Pasien TBC tidak perlu mengkhawatirkan tentang biaya untuk terapi TBC karena pengobatan penyakit ini sepenuhnya ditanggung oleh Pemerintah RI. ”Pengobatan untuk penyakit TBC akan diberikan secara gratis melalui puskesmas-puskesmas di seluruh Indonesia,”terang apt. Nur Oktavia, M.Farm.Klin dalam segmen ”K’tong Ba’omong”.

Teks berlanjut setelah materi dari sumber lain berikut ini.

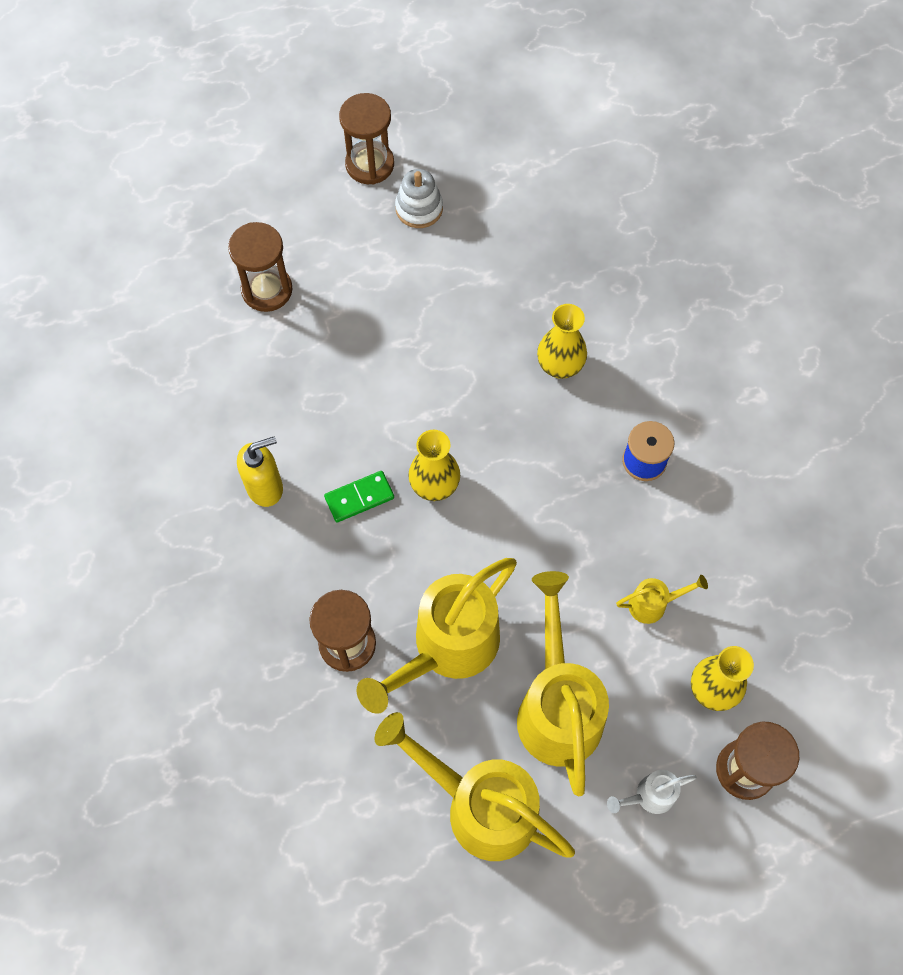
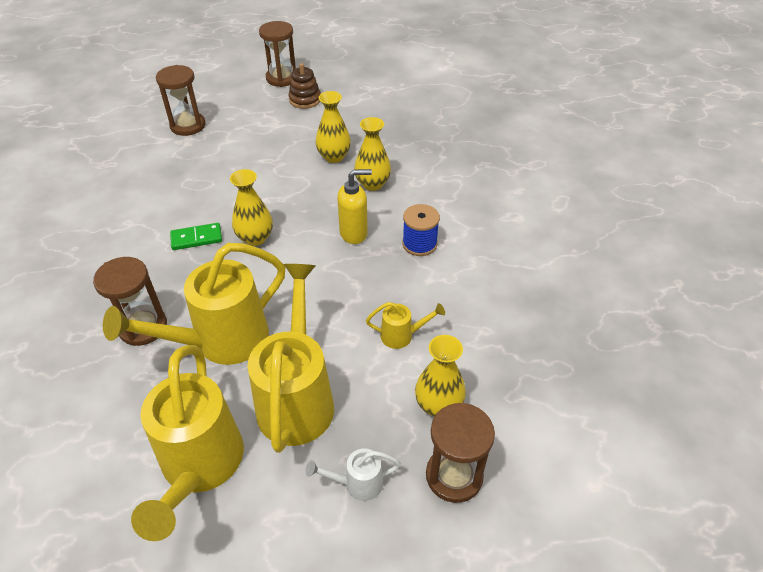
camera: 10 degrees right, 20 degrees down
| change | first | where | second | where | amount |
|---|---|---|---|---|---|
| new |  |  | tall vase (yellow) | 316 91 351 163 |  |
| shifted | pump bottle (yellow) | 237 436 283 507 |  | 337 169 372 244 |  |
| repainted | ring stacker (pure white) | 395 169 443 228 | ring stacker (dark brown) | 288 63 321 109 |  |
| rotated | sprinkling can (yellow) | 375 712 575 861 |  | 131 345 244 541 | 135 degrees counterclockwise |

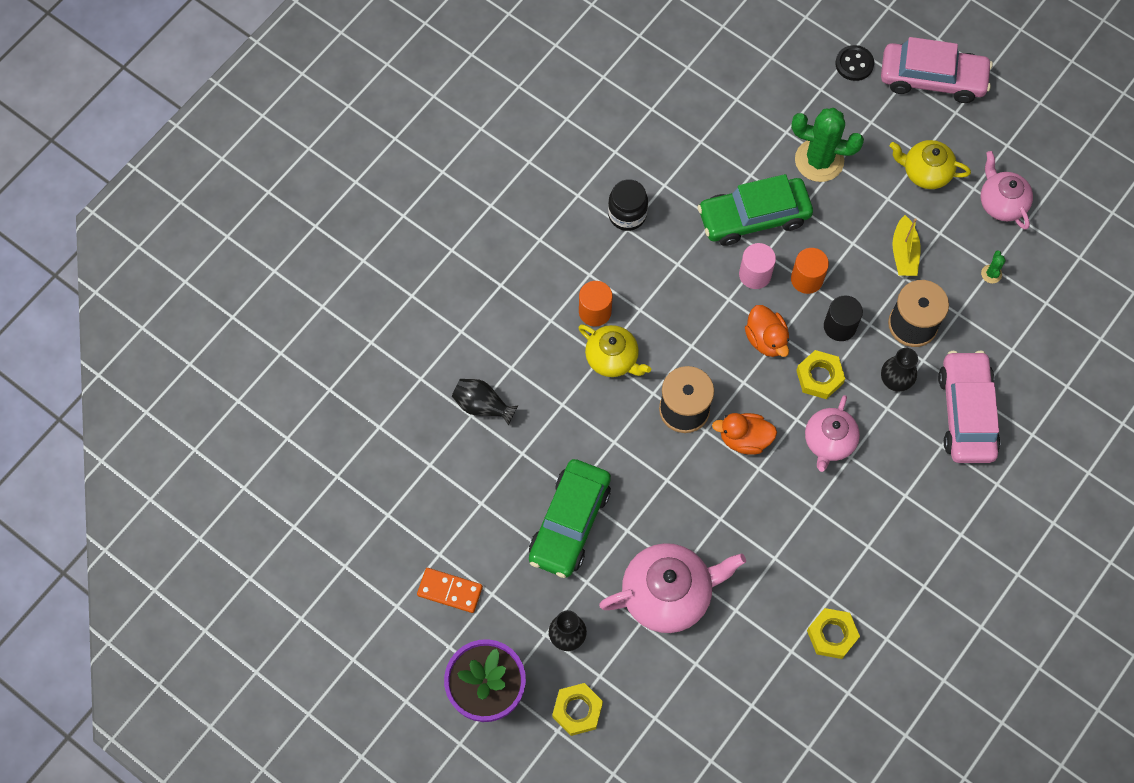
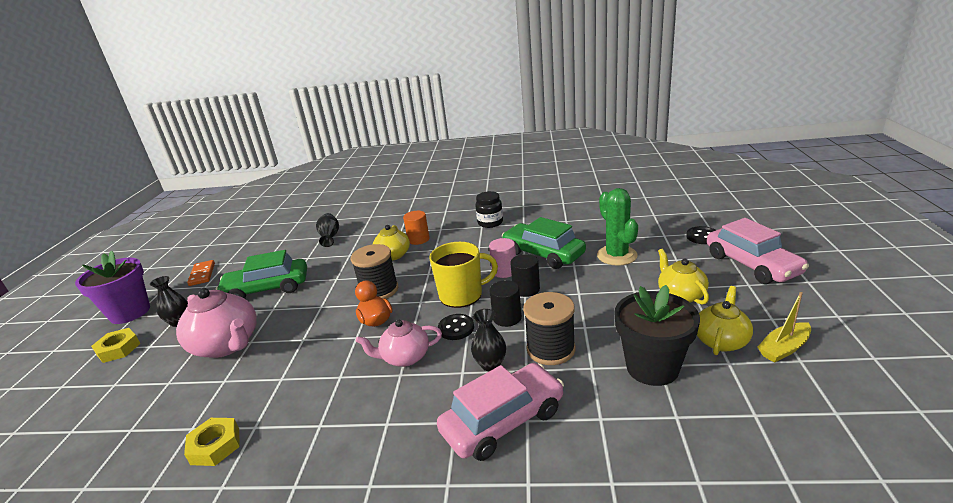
camera: 60 degrees right, 40 degrees down
| change | first | where | second | where | amount |
|---|---|---|---|---|---|
| shifted | sailboat (yellow) | 892 215 921 276 |  | 758 292 811 363 |  |
| swapped | toy duck (bright orange) | 745 305 789 357 | tea mug (yellow) | 429 242 498 308 |  |
| swapped | hex nut (yellow) | 796 350 845 399 | shirt button (jet-black) | 438 314 474 340 |  |
| swapped | prickly plant (green) | 981 250 1006 283 | potted plant (jet-black) | 614 285 700 386 |  |
| repainted | cylinder (bright orange) | 791 248 829 294 | cylinder (jet-black) | 510 254 540 297 |  |
| repainted | china teapot (pink) | 981 151 1033 230 | china teapot (yellow) | 697 286 753 355 |  |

Narasumber lainnya dalam ”K’tong Ba’omong”, apt. Devi Sandi selaku Ketua Himpunan Seminat Farmasi Kesehatan Masyarakat (Hisfarkesmas) PD IAI NTT, menerangkan bahwa masyarakat tidak perlu khawatir terkait biaya untuk terapi TBC karena Kementerian Kesehatan RI telah mencanangkan gerakan TOSS TBC (Temukan Tuberkulosis, Obati Sampai Sembuh TBC) di Indonesia untuk menyembuhkan serta menghentikan penularan TBC di masyarakat. Gerakan ini diharapkan dapat menurunkan 90% insiden TBC dan 95 % kematian akibat TBC pada tahun 2030. ”Untuk dapat sembuh dari TBC, pasien harus mengikuti terapi minum obat yang berlangsung selama 6 bulan dan terbagi menjadi 2 bulan fase awal (intensif) dan 4 bulan fase lanjutan. Terapi yang rutin selama 6 bulan ini ditujukan untuk membunuh dan memastikan eliminasi bakteri penyebab TBC dari tubuh pasien,” jelas apt. Devi Sandi.
Tantangan terbesar dari penanganan penyakit TB muncul dari stigma atau pandangan negatif masyarakat terhadap penyakit TBC. apt. Devi Sandi membagikan kisah salah satu pasien TB berusia 16 tahun yang sempat mengalami gagal terapi fase awal, karena sering diejek oleh teman-temannya dengan panggilan ’TBC, TBC’ saat pasien akan minum obat. Kurangnya pengetahuan tentang TB serta pengobatannya menjadi penyebab timbulnya stigma ini. Banyak masyarakat yang masih menganggap TBC sebagai penyakit turunan atau bahkan kutukan, sehingga pasien penyakit TB cenderung dikucilkan.
Kondisi ini sangat merugikan bagi pasien TB. ”Penyakit TB menjadi berbahaya jika tidak ditangani dengan cepat dan tepat. Sayangnya, pasien TB cenderung merasa malu, takut dan khawatir karena harus minum obat dalam jangka waktu panjang. Kami harapkan agar pasien tidak perlu khawatir dan bahwa penyakit TBC bisa sembuh. Jika khawatir tentang penggunaan obatnya, dapat bertanya kepada apoteker tentang keamanan obat tersebut,”jelas apt. Nur Oktavia. Untuk membantu pasien TBC minum obat teratur, apt. Devi Sandi juga mejelaskan bahwa apoteker di puskesmas akan memberikan konseling dan edukasi dengan tepat, serta mengawasi kepatuhan minum obat pasien melalui buku kontrol sehingga meningkatkan keberhasilan terapi meski dilakukan untuk waktu yang tidak singkat.
Ketakutan dan kekhawatiran masyarakat terhadap terapi obat TBC dapat dihindari dengan pemberian informasi yang tepat. Informasi ini bisa didapatkan dari apoteker di berbagai fasilitas pelayanan kesehatan, seperti apotek, puskesmas ataupun rumah sakit. Untuk meningkatkan penyebaran informasi mengenai pengobatan TBC, Ikatan Apoteker Indonesia pada ulang tahun ke-69 ini, mengeluarkan program”Apoteker Bertamu”. Program ini diharapkan dapat membantu memberikan informasi kepada masyarakat tentang TBC serta pengobatannya dan penggunaan obat dengan tepat. Apoteker Bertamu, yang akan diluncurkan pada hari Sabtu 22 Juni 2024 nanti, merupakan program nasional terbaru dari IAI yang merupakan kelanjutan dari program ” Kampung ASK Me Dagusibu” yang dicanangkan pada ulang tahun IAI yang ke-68. Program ini merupakan salah satu implementasi dari pelayanan ”Home Care” dari apoteker dan diharapkan agar masyarakat bisa mendapatkan informasi tepat tentang obat, sesuai dengan slogan IAI, ”Tanya Obat? Tanya Apoteker!”**(Marco).